I haven’t played the course but from what I saw it appears to a pleasant, simple unpretentious housing-development course with wide fairways and slow, sloping greens and shallow bunkers. There are dense woods bordering both sides of most of the holes. Photographs of it are not likely to land in a year-in-golf calendar. What it is is a place to play and have a beer when you’re done. The clubhouse internet password is ENJOY GOLF.
The men’s room door takes a bit of a shove. Outside alcoholic beverages, blue jeans and tank tops are all prohibited, per a green-and-white sign near the clubhouse. You can play all the golf you want on it, walking, for about $200 a year, but most golfers there are apt to use a cart. That kind of place. You want in?
Every auctioneer has his or her own chant, the hypnotic sing-song rhythm that raises bids, and Hostetter’s is a classic.
“Five-hundred thousand, five-hundred thousand, who will give me seven-hundred and fifty-thousand?”
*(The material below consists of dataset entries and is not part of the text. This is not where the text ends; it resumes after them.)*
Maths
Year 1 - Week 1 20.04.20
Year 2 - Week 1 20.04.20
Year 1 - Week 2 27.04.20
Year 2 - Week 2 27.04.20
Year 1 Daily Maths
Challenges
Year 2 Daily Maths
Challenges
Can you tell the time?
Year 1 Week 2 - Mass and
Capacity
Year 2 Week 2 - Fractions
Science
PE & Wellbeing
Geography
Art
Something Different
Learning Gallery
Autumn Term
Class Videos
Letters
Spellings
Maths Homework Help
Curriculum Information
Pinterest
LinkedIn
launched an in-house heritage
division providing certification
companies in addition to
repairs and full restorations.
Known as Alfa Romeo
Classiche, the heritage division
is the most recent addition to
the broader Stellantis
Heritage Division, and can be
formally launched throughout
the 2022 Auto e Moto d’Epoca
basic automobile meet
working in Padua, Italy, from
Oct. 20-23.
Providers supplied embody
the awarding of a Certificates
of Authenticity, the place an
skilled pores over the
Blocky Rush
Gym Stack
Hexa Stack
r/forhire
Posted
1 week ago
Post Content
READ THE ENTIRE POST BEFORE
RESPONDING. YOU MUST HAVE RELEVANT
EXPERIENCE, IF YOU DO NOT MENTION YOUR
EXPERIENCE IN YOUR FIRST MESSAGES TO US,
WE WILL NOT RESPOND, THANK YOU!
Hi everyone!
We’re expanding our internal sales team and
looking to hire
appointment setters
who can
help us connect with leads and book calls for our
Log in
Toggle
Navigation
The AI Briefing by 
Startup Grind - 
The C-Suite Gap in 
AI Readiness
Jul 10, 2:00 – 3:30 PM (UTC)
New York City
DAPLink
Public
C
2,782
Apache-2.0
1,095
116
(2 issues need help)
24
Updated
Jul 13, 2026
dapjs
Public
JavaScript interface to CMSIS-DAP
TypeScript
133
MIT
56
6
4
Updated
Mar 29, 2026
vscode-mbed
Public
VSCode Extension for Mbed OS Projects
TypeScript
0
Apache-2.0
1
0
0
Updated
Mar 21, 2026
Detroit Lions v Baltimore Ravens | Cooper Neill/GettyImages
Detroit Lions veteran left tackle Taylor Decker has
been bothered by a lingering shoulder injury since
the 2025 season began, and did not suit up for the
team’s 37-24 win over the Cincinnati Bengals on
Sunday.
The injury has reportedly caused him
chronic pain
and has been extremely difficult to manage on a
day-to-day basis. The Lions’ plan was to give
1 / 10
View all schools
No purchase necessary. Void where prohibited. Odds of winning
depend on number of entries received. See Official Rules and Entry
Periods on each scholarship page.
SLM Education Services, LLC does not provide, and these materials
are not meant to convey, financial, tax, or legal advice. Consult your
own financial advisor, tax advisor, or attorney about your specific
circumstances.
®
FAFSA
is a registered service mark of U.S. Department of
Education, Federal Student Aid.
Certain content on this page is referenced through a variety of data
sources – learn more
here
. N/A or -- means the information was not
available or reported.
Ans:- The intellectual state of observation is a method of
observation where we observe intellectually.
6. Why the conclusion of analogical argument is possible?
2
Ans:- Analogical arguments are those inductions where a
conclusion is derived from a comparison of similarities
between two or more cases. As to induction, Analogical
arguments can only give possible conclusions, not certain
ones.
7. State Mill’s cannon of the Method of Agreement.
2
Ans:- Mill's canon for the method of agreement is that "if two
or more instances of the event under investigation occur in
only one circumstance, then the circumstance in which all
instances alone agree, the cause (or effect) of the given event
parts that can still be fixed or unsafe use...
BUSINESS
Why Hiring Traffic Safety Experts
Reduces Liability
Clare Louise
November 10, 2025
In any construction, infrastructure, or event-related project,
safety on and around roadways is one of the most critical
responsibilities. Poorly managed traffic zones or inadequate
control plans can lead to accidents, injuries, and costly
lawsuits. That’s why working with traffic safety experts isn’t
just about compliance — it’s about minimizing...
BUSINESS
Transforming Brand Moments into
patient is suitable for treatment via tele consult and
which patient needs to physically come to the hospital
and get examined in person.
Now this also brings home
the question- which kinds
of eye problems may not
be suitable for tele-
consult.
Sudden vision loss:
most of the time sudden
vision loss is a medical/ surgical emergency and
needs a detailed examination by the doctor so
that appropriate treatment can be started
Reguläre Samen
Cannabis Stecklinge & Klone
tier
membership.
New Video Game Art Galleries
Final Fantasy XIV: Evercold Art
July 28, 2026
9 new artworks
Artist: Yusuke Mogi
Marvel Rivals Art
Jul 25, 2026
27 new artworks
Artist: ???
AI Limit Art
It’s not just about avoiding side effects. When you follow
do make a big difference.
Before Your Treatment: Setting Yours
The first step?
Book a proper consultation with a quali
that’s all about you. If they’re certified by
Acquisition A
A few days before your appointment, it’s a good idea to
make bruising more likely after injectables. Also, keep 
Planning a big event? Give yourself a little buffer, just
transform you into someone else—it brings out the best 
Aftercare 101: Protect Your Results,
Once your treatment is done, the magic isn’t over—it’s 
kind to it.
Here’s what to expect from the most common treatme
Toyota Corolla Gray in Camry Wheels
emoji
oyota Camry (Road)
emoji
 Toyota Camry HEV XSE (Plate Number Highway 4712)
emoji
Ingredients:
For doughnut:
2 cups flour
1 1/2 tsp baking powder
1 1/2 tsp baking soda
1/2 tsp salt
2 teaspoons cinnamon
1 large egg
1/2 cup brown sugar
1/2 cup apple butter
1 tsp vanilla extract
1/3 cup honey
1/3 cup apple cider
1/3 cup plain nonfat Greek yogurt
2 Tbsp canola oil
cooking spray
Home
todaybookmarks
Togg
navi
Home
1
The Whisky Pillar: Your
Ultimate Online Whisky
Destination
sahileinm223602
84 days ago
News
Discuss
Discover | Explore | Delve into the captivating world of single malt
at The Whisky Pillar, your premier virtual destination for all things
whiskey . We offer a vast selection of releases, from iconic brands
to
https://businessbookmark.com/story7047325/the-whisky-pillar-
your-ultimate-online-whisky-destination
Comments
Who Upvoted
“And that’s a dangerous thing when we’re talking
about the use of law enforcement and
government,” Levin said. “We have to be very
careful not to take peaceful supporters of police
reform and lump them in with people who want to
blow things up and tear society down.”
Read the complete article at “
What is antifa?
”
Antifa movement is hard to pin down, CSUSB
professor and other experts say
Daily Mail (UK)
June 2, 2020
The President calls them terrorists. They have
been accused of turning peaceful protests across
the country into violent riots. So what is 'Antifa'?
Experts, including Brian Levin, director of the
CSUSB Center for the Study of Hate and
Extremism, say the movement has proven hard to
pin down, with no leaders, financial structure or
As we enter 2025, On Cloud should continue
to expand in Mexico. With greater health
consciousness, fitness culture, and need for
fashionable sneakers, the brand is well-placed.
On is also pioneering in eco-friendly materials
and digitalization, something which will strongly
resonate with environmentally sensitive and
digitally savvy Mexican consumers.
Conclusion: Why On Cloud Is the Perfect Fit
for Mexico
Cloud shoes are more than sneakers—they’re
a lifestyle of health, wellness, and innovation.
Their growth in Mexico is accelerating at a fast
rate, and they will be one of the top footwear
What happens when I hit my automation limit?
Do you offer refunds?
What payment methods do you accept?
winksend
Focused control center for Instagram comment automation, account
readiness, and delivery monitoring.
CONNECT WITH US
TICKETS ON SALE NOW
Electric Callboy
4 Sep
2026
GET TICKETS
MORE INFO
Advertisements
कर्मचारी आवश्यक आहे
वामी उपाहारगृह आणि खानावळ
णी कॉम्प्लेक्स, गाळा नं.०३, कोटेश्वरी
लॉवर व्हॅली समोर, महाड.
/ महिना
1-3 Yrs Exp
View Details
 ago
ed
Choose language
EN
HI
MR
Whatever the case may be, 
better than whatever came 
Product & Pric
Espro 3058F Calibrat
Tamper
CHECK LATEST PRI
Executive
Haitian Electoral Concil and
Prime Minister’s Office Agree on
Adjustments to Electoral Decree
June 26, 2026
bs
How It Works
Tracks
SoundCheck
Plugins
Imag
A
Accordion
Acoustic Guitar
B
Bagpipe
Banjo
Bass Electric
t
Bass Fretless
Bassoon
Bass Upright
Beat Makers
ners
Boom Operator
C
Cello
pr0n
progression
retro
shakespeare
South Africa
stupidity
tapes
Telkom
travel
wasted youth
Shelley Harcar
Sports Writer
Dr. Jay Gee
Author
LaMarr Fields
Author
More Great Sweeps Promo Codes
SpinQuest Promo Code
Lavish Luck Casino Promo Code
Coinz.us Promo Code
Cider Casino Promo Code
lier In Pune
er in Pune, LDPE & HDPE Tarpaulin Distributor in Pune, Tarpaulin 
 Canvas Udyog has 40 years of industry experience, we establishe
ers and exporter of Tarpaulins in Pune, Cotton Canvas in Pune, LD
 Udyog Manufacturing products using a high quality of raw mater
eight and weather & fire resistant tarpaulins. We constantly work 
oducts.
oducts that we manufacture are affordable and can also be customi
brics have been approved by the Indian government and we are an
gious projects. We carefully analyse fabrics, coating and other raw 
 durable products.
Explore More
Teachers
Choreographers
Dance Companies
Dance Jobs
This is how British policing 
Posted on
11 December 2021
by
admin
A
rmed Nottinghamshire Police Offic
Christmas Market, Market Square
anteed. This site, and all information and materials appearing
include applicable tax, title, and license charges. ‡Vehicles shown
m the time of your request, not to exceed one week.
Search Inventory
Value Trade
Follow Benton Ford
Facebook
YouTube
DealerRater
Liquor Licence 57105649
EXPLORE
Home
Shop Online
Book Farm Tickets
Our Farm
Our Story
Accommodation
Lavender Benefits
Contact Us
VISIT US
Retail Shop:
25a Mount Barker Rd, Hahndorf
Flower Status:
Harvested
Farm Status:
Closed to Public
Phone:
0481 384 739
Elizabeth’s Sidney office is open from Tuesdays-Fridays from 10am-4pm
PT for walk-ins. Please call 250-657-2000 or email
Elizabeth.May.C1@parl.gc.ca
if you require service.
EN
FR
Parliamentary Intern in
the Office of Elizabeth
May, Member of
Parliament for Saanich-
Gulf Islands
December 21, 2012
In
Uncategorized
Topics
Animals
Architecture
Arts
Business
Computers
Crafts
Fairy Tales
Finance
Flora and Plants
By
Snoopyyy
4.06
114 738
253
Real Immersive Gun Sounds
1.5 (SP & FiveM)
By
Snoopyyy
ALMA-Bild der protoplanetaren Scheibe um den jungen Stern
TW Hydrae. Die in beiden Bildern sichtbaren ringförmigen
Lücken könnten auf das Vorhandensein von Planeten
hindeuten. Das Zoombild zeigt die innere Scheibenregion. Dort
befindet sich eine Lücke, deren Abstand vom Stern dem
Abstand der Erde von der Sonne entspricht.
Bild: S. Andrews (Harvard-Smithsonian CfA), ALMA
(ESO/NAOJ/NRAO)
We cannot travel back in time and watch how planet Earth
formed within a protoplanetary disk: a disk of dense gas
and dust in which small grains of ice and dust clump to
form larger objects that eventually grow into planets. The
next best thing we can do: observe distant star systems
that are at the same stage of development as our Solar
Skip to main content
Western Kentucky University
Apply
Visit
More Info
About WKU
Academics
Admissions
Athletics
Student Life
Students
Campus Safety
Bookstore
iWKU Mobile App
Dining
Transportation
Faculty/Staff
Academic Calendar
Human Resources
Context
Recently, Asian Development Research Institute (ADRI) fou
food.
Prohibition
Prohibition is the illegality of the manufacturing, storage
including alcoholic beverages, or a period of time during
And, later: “Five. Six? Who will give me $600,000? Six-hundred, six-hundred?”
More than once he glanced toward a blank big-screen TV with two young people seated in front of it, monitoring the simultaneous online bidding, had there been any.
The auction didn’t go long. Hostetter called for a break. Nobody had come in at the minimum bid. The three men — the auctioneer, the appraiser and the owner — met in the pro-shop office. Hirsh met with a young man who, among the people gathered, showed the most interest, hesitant though he was. In the pro shop, several regulars expressed surprise that the course did not sell, what with the amount of play it had been getting, its reasonable fees ($4 chili dogs, $56 green fees) and the vast improvement in its condition.
A silver-haired couple wandered into the pro shop, looking to play. A young woman working the auction said to them, “You guys want to buy a golf course?”
The silver-haired man said, “Everybody’s interested in buying a golf course.”
Interest is one thing. Want is another. Larry Hirsh said he’d be going back to the drawing board.